Required work: The lines to retype are the one with "ase the number" and all that follow it to the end of the entries below; copy them exactly and nothing else.

[Saved data entries]
···

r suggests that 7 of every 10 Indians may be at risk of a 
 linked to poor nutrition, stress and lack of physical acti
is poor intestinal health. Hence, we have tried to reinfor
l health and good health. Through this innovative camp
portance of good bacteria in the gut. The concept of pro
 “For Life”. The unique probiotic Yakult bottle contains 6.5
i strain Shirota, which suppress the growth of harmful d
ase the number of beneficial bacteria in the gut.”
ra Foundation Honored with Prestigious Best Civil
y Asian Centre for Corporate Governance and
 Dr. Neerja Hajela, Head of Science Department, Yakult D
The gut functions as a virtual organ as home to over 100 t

···

Solution to this exercise:
ase the number of beneficial bacteria in the gut.”
ra Foundation Honored with Prestigious Best Civil
y Asian Centre for Corporate Governance and
 Dr. Neerja Hajela, Head of Science Department, Yakult D
The gut functions as a virtual organ as home to over 100 t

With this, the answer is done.